Currency for the past 5 years has been devalued on average across all 5 years, about 25% in aggregate according to government numbers. If you revert to more accurate calculation numbers (ShadowStats), then its almost 40%.

Taxing the rich won't fix this, it comes down to a selection process that only selects for candidates that will make this problem worse through mathematical capture of first-passed-the-post voting. If you have two groups that each exceed 33% of the vote in aggregate, no other group can win.

burnt-resistor · 13h ago
Color me totally shocked. Not really.

The Silicon Valley Community Foundation (SVCF) with $10B in assets isn't really a benign "community foundation", but a way for billionaires to promise wealth/asset giveaways later and get tax breaks now.[0]

0. https://projects.propublica.org/nonprofits/organizations/205...

Every billionaire is a policy failure and likely a deeply greedy, malevolent, and out-of-touch (and bordering on crazy) individual with far too much power and influence over other people and the fate of the species and planet Earth.

Fade_Dance · 7h ago
According to the audit you linked, the foundation had 1.5b in revenue and made 1.3b in contributions, with management under 1%.

This looks like a well run, standard charitable organization. Of course charitable giving has tax breaks. As a society we decided to align our taxation system to incentivize charitable giving.

Tax breaks are not given for a promise, they are given for a hard transfer of assets to a charity. If one makes 100 million and gives away 100 million to charity, they net out to a zero tax bill.
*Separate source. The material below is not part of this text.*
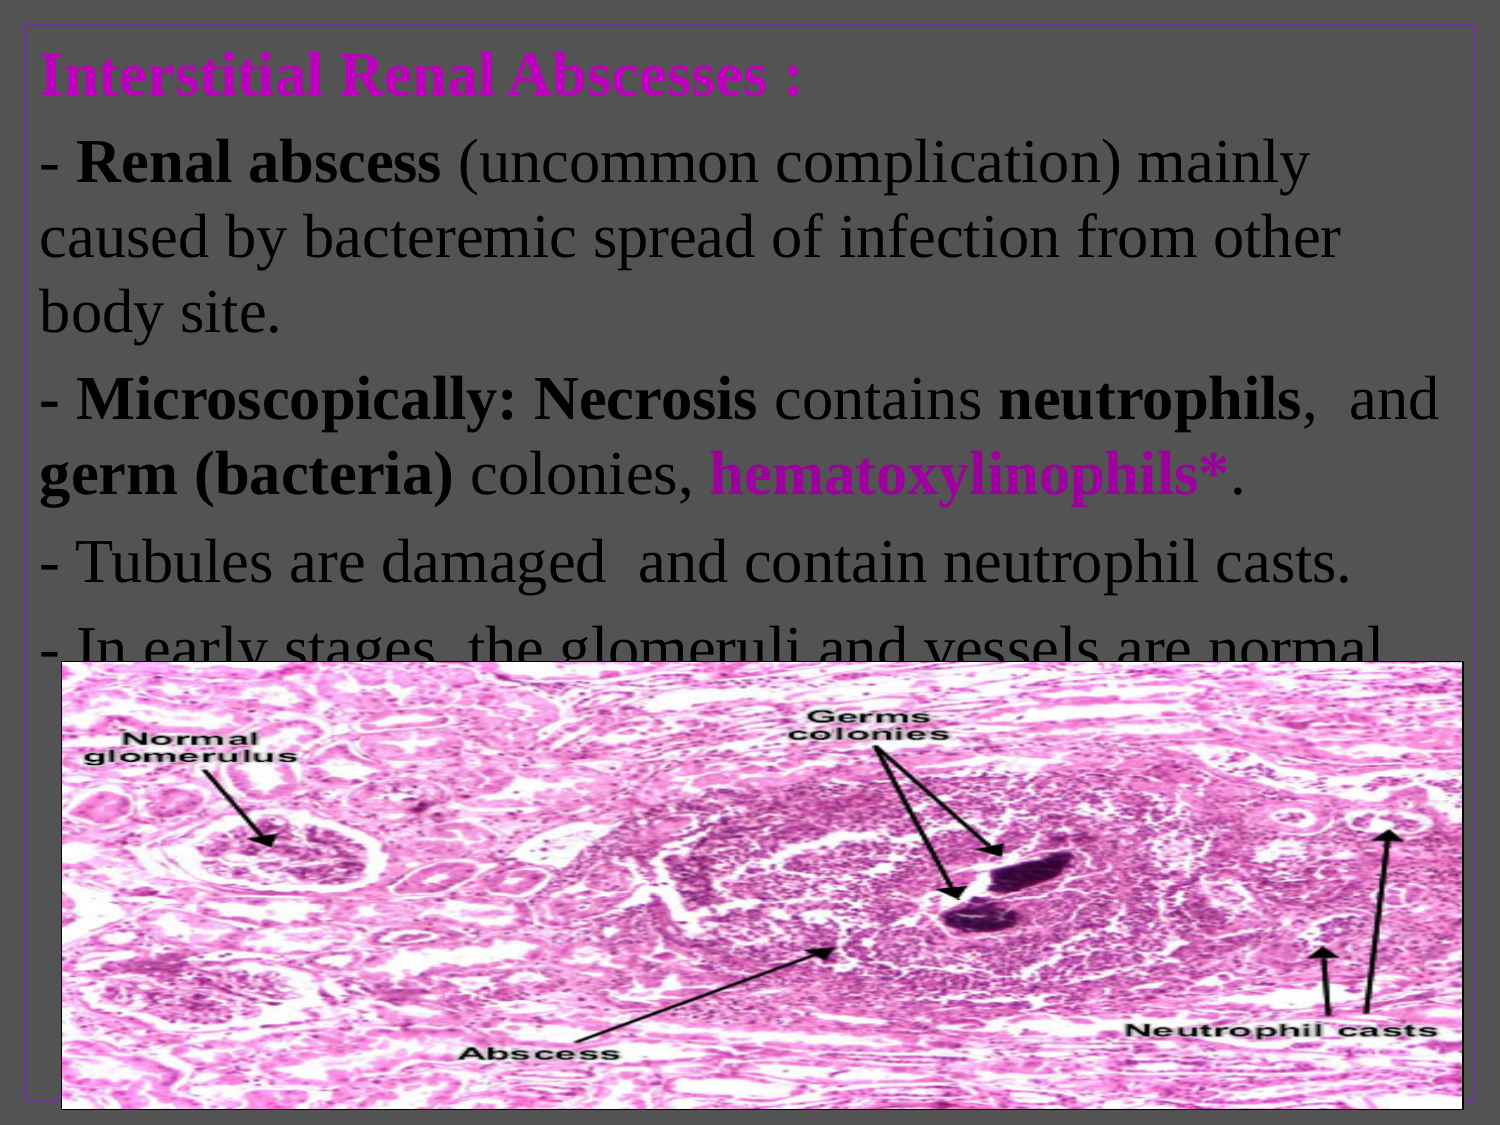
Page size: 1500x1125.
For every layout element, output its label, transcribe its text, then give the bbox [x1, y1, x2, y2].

subtitle Interstitial Renal Abscesses : - Renal abscess (uncommon complication) mainly caused by bacteremic spread of infection from other body site. - Microscopically: Necrosis contains neutrophils, and germ (bacteria) colonies, hematoxylinophils*. - Tubules are damaged and contain neutrophil casts. - In early stages, the glomeruli and vessels are normal. [24, 24, 1475, 1101]
picture [61, 661, 1463, 1109]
That doesn't magically enrich the donor by way of some conspiracy which you seem to be insinuating - the donor is still out 100 million plus the opportunity cost of the compounding (say, 5-10 million per year, growing over time via compounding), which the tax breaks don't come close to competing with on a net financial basis.

I don't disagree with your view on wealth accumulation in the least, but the vilification of charities giving, literally over a billion to charity over a year in this case, and then hand-waving "the tax breaks make them net beneficial financially for the donors and just another evil for society" I have never understood.

aaron695 · 13h ago
If rather than celebrating those who did it's berating, fuck them all, the NPCs are not worth giving to.

They seriously didn't list the 9 that did?

The billionaires should pull out of the Giving Pledge, they are the better people both in morals and choosing what to do.